- **AIM**
Answer these from the abstract on the UN bond debate in Congress.
1. How large a bond purchase did Congress consider authorizing?
2. Peacekeeping in which two places mainly drove the UN's financial crisis?
3. Which senator and which congressman led the high-profile investigations?

- **PAGE EXCERPT**
Student Scholarship
Document Type
Research Paper
Abstract
The 67th Congress served as a significant testing ground for the United States' relationship with the United Nations, specifically regarding the authorization of a 100 million dollar bond purchase to alleviate the organization's financial crisis. This crisis was primarily driven by the costs of peacekeeping operations in the Middle East and the Congo, exacerbated by the refusal of the Soviet bloc and other nations to pay their assessments. While the Kennedy administration viewed the bond issue as a vital foreign policy necessity, it faced alarming opposition from a coalition of legislators who questioned the future role of the United States within the international body.
Critics focused heavily on the United Nations Operations in the Congo, alleging military brutality, financial mismanagement, and Communist infiltration within the UN staff. High-profile investigations by Senator Thomas Dodd and Congressman Donald Bruce suggested that UN policy had shifted from non-intervention to active aggression against the pro-Western Katanga province, possibly influenced by Swedish and American mining interests. Furthermore, many members of Congress expressed concern over the shifting power dynamics in the General Assembly, where a growing number of small, newly independent nations held voting power disproportionate to their global responsibilities or financial contributions.

- **DATA SECTION**
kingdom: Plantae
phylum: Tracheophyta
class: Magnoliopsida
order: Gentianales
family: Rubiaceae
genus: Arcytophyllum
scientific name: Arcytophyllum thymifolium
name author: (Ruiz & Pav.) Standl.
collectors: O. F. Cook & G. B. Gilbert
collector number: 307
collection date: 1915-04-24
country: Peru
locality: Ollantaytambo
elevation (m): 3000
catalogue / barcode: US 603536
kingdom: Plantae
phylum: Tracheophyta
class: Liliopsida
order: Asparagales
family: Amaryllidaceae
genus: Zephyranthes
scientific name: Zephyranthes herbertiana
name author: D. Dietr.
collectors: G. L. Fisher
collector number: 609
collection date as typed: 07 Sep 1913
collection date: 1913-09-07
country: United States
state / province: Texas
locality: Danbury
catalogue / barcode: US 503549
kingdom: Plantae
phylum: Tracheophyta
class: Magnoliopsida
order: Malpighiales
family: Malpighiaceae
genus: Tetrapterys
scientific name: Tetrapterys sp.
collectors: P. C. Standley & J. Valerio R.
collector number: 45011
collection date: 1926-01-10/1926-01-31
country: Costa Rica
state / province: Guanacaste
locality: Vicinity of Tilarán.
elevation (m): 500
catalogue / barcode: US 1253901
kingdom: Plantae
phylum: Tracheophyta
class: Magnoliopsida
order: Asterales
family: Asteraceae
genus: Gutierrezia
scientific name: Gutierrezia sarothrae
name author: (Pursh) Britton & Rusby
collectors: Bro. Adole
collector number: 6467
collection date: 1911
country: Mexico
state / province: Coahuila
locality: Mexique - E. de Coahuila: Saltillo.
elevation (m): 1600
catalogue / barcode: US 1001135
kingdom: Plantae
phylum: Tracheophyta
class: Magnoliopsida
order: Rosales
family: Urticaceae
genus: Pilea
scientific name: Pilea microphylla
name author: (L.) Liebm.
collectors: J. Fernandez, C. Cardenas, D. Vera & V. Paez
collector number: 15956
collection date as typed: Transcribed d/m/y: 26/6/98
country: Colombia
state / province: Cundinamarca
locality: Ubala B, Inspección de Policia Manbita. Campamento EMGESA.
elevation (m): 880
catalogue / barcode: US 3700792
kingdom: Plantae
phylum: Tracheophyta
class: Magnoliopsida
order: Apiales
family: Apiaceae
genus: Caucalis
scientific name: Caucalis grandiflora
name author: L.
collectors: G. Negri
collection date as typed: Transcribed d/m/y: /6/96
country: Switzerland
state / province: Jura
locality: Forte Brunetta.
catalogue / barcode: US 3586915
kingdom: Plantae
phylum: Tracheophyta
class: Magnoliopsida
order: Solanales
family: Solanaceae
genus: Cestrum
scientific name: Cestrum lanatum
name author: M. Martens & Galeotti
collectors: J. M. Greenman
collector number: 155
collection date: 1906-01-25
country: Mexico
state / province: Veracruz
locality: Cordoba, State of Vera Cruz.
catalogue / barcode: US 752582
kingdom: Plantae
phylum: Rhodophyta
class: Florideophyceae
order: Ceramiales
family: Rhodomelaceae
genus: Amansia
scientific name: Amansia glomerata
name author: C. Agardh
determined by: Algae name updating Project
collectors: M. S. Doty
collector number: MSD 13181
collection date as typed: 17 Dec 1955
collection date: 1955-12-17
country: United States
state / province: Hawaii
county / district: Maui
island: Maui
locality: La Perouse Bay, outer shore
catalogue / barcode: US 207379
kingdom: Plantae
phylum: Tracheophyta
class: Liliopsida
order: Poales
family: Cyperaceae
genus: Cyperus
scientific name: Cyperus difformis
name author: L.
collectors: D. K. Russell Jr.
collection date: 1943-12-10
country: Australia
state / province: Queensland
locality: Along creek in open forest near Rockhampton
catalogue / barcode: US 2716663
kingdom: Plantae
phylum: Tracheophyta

- **COMPLETE RESPONSE**
1. 100 million dollars.
2. The Middle East and the Congo.
3. Senator Thomas Dodd and Congressman Donald Bruce.